Marc est mécanicien. Le lecteur comprend qu’il a autrefois vécu en Guyane, avec sa femme et leurs garçons, et qu’ils sont revenus en métropole après un gros litige entre eux et un ami, Jules, aventurier véreux qui ne recule devant rien pour se faire du fric.

Pourtant, quand Jules téléphone à Marc pour faire appel à ses compétences, il répond favorablement, car lui aussi a besoin d’argent. Et puis, il a envie de revoir cette Guyane qu’il aimait tant.

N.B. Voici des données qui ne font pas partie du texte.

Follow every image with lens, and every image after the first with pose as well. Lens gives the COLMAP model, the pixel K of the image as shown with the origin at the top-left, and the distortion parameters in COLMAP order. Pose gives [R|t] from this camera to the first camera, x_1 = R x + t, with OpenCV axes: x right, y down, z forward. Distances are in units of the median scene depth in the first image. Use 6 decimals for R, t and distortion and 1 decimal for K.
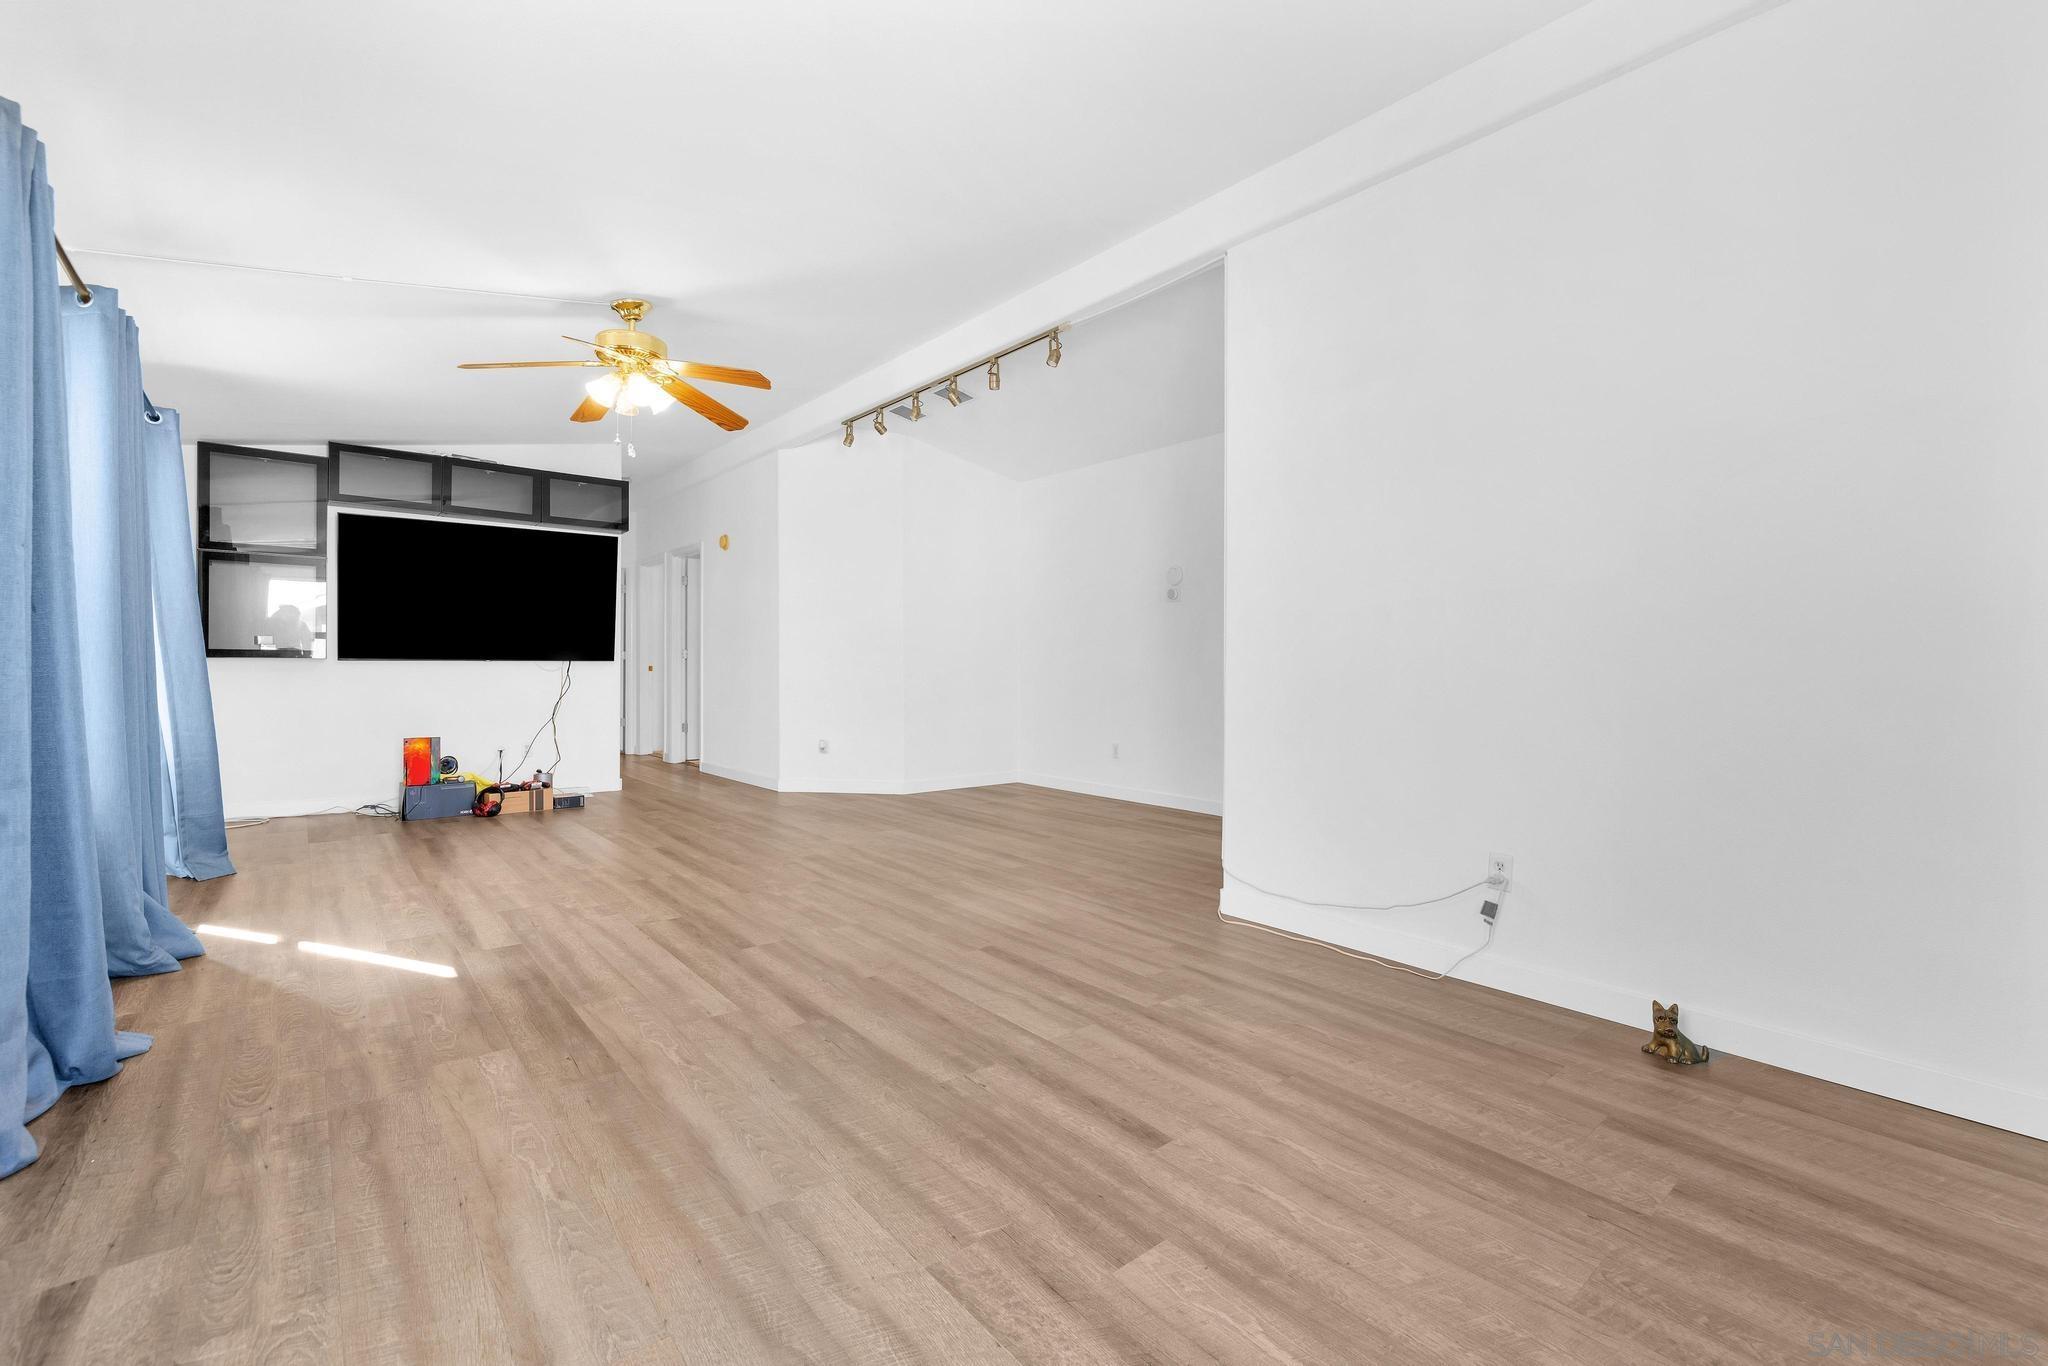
lens RADIAL K [[872.9, 0, 1022.0], [0, 872.9, 673.6], [0, 0, 1]] dist [0.000747, 0.000184]
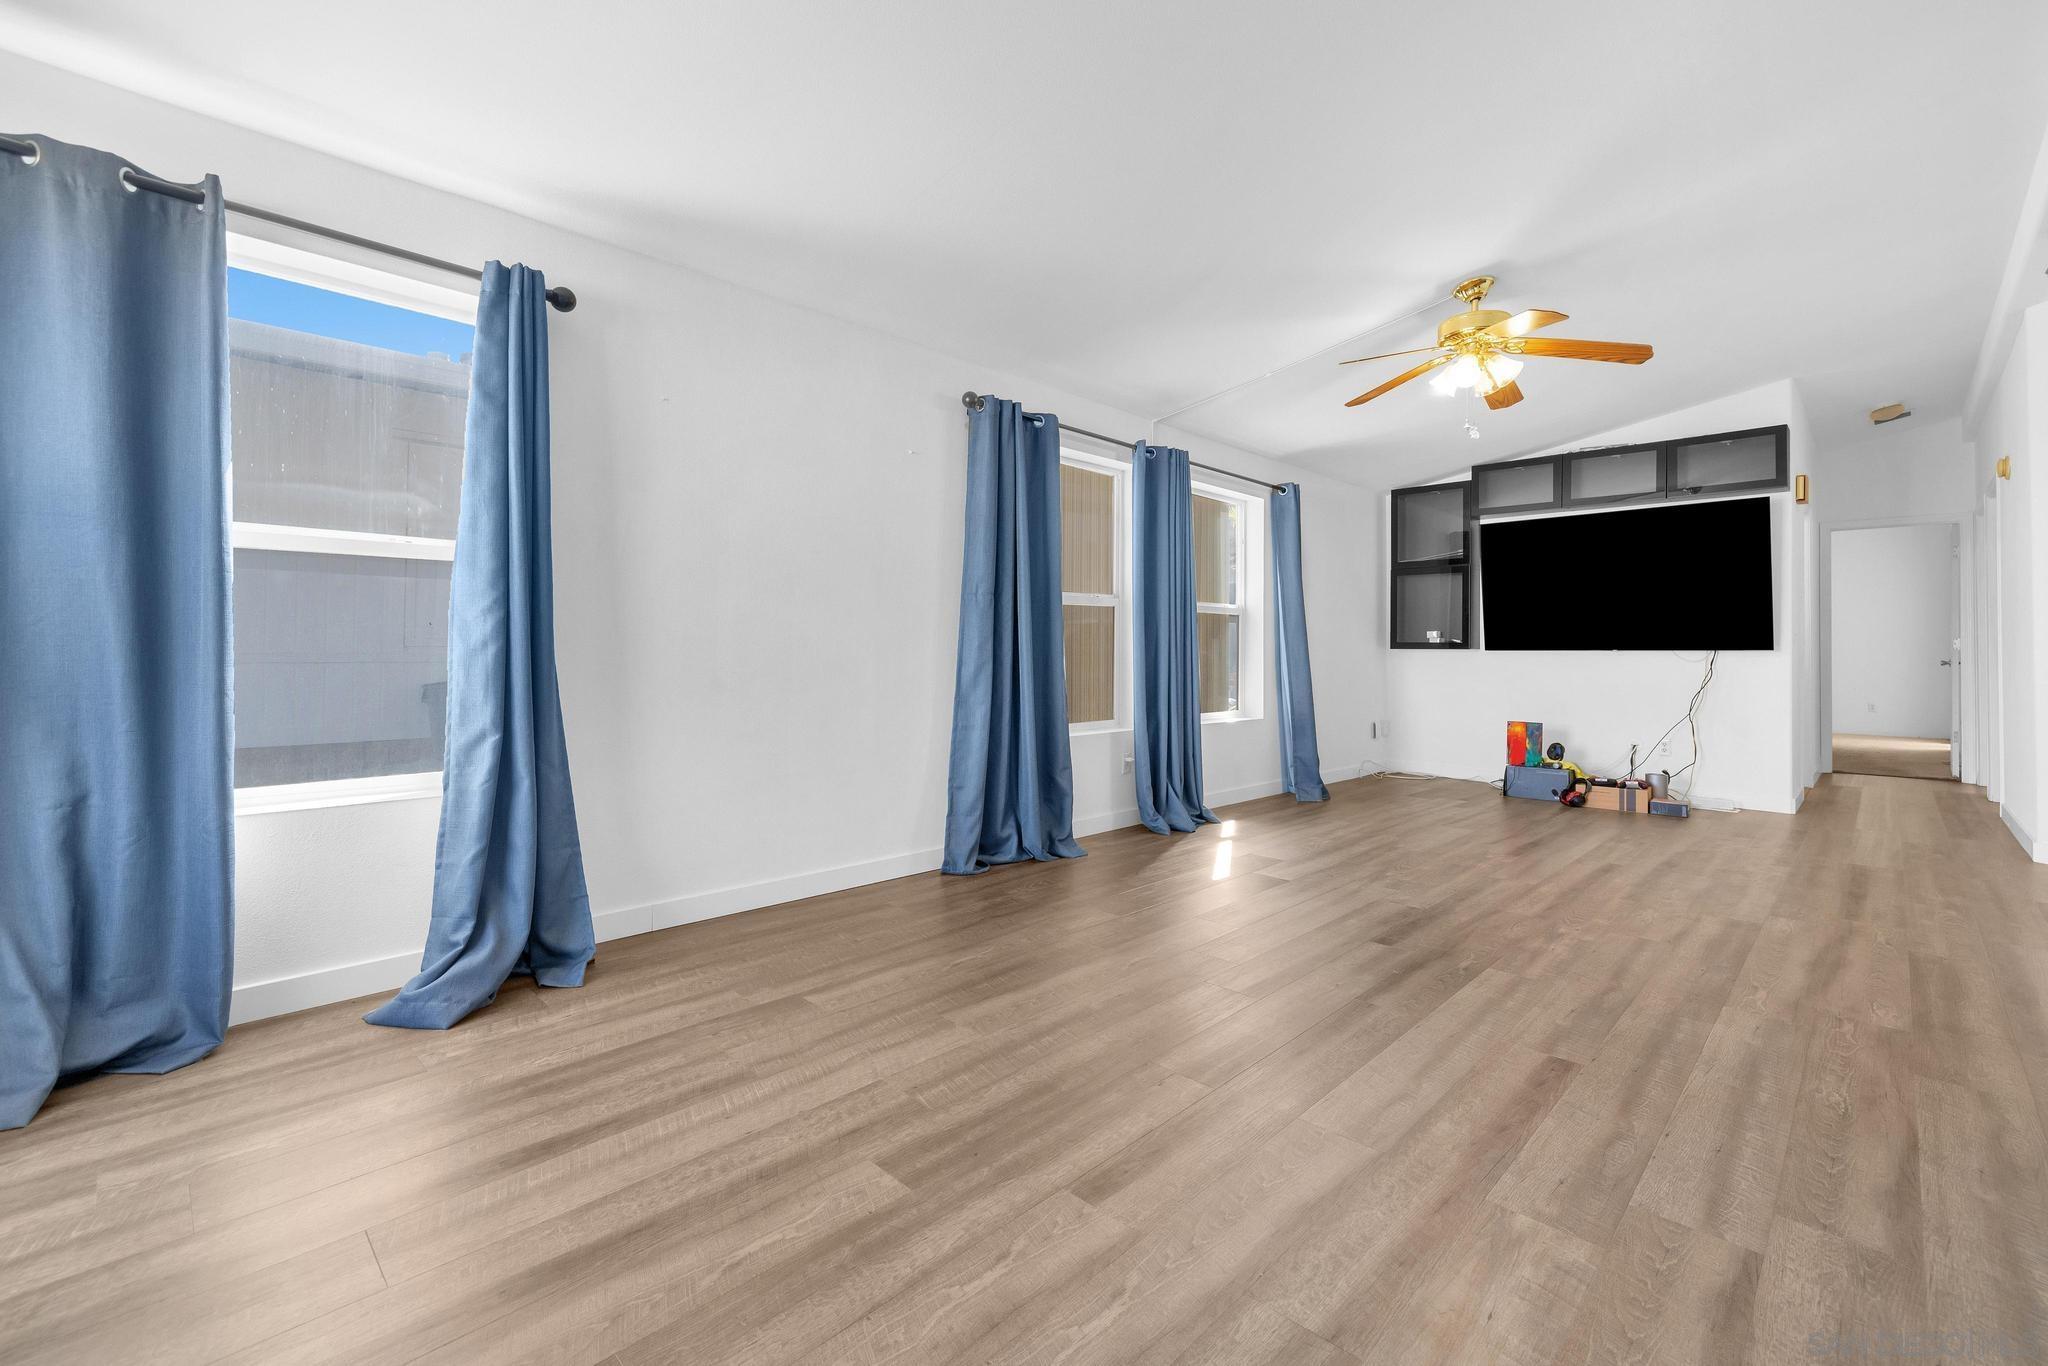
lens RADIAL K [[872.9, 0, 1022.0], [0, 872.9, 668.5], [0, 0, 1]] dist [0.000747, 0.000184]
pose [[0.090753, 0.013870, -0.995777, 0.361914], [-0.014551, 0.999815, 0.012600, 0.002616], [0.995767, 0.013346, 0.090938, 0.307979]]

Jules a envoyé une énorme pelleteuse Caterpillar 215 en pleine jungle, vers un camp d’orpaillage illégal. Malheureusement, conduite par un légionnaire dingue qui a foncé tout droit, elle est tombée en panne. Marc dispose de quelques jours seulement pour changer le moteur, sur place évidemment.

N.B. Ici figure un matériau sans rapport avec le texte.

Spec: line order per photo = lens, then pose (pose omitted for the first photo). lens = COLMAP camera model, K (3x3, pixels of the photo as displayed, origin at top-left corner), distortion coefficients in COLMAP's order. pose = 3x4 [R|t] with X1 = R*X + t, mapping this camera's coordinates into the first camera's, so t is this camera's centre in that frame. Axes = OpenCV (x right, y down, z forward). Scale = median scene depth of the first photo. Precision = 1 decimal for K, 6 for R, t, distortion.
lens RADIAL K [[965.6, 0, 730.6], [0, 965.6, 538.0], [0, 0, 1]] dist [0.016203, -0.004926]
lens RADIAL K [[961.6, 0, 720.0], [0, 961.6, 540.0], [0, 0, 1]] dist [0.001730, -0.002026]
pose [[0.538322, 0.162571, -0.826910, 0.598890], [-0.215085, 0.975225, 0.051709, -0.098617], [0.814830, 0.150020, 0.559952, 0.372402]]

Plantée au milieu de la forêt, la machine est imposante quand nous nous tenons à côté, ridicule face à ce qui l’entoure.

Marc se retrouve donc là, dans une nature hostile au-delà de l’imaginable, entre Jo, ce légionnaire armé et alcoolique qui a perdu la raison et qui hait le monde entier, et Alfonso, un petit Brésilien, chasseur émérite, qui a sans doute fui dans cet endroit pour échapper à la police après un meurtre…

Le style d’Antonin Varenne est excellent. Phrases fortes, rythme soutenu, tensions parfaitement transcrites. On n’a pas le temps de s’ennuyer que la dernière page est déjà là.